Giter Site home page Giter Site logo

lhcolympics-'s Introduction

Welcome to the home of the LHC Olympics 2020!

img

Despite an impressive and extensive effort by the LHC collaborations, there is currently no convincing evidence for new particles produced in high-energy collisions.  At the same time, there has been a growing interest in machine learning techniques to enhance potential signals using all of the available information.  
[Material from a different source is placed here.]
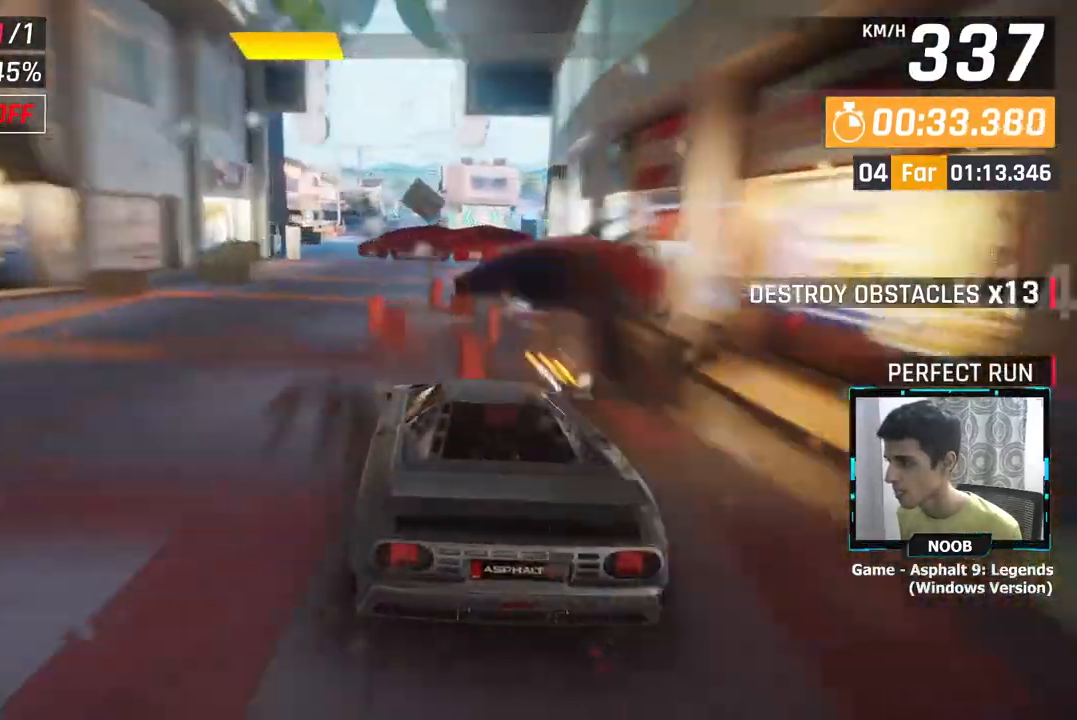
{"buttons": ["L1"], "left_stick": "center", "right_stick": "center", "events": [[317, "left_stick", "center"], [501, "L1", "down"]]}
In the spirit of the first LHC Olympics (circa 2005-2006) [1st, 2nd, 3rd, 4th], we are organizing the 2020 LHC Olympics.  Our goal is to ensure that the LHC search program is sufficiently well-rounded to capture "all" rare and complex signals.  The final state for this Olympics will be more focused (generic multijet events) but the observable phase space and potential BSM parameter space(s) are large: all hadrons in the event can be used for learning (be it "cuts", supervised machine learning, or unsupervised machine learning). One class of BSM topology captured by this challenge is illustrated in the following picture.

img

We provide two types of files (from this Zenodo link):

  • "Monte Carlo Simulation Background": This is a simulated sample that does not have signal. Be warned that both the physics and the detector modeling for this simulation may not exactly reflect the “Data”.

  • "Data": These are the LHCO 2020 black boxes. These samples may contain some new signal(s). We will release three black boxes during this challenge.  The first one was released on November 19. The second one was released on December 4. 

Both the "Simulation" and "Data" have the following event selection: at least one anti-kT R = 1.0 jet with pseudorapidity |η| < 2.5 and transverse momentum pT > 1.2 TeV.   For each event, we provide a list of all hadrons (pT, η, φ, pT, η, φ, ...) zero-padded up to 700 hadrons.

What you should report:

  1. A p-value associated with the dataset having no new particles (null hypothesis).

  2. As complete a description of the new physics as possible. For example: the masses and decay modes of all new particles (and uncertainties on those parameters).

  3. How many signal events (+uncertainty) are in the dataset (before any selection criteria).

Partial submissions in only a subset of the categories are welcome! You can submit your findings at this Google form.  Outcomes will be judged based on the accuracy of the new physics characterization. For accuracy, we will use the # of sigmas |(your answer - right answer) / your uncertainty| from the right answer wherever applicable.

For setting up, developing, and validating your methods, we provide background events and a benchmark signal model.  You can download these from this page.  To help get you started, we have also prepared simple python scripts to read in the data and do some basic processing.   The page describing the R&D phase of the challenge can be found here.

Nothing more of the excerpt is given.